ProtLLM: An Interleaved Protein-Language LLM with Protein-as-Word Pre-Training
This work addresses the challenge of handling interleaved protein and text data for researchers in computational biology and bioinformatics, representing a novel approach rather than an incremental improvement.
The authors tackled the problem of integrating protein and natural language data by proposing ProtLLM, a cross-modal large language model that achieves superior performance on protein-centric tasks and enables zero-shot and in-context learning for protein-language applications.

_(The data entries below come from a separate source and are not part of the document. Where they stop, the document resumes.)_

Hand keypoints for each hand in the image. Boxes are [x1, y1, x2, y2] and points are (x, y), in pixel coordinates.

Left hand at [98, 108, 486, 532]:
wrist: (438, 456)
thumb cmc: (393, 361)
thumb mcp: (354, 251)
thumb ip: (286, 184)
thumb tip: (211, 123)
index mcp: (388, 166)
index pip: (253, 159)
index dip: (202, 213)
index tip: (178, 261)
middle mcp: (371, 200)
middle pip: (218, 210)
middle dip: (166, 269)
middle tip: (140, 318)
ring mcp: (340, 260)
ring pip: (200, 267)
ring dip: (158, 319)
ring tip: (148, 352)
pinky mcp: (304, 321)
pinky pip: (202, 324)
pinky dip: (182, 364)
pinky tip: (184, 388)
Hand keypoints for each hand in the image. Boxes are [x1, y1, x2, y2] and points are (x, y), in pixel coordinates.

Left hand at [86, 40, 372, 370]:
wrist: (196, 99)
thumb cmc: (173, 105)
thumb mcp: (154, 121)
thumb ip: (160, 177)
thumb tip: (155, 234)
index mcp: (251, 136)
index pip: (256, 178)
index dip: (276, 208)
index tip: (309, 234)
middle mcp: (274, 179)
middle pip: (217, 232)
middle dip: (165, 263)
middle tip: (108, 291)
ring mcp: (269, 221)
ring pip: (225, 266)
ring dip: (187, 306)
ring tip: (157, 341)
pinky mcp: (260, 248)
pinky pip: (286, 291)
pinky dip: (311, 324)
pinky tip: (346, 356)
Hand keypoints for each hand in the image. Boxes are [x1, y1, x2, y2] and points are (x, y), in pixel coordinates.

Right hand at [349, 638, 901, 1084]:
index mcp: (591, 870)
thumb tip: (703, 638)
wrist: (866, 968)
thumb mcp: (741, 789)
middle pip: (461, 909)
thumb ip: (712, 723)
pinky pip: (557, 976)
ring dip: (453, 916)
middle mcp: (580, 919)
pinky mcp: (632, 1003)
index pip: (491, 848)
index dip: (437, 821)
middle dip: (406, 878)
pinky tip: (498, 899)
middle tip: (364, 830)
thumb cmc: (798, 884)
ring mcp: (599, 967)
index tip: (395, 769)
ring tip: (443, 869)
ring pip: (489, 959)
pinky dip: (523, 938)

We propose ProtLLM, a versatile cross-modal large language model (LLM) for both protein-centric and protein-language tasks. ProtLLM features a unique dynamic protein mounting mechanism, enabling it to handle complex inputs where the natural language text is interspersed with an arbitrary number of proteins. Besides, we propose the protein-as-word language modeling approach to train ProtLLM. By developing a specialized protein vocabulary, we equip the model with the capability to predict not just natural language but also proteins from a vast pool of candidates. Additionally, we construct a large-scale interleaved protein-text dataset, named InterPT, for pre-training. This dataset comprehensively encompasses both (1) structured data sources like protein annotations and (2) unstructured data sources like biological research papers, thereby endowing ProtLLM with crucial knowledge for understanding proteins. We evaluate ProtLLM on classic supervised protein-centric tasks and explore its novel protein-language applications. Experimental results demonstrate that ProtLLM not only achieves superior performance against protein-specialized baselines on protein-centric tasks but also induces zero-shot and in-context learning capabilities on protein-language tasks.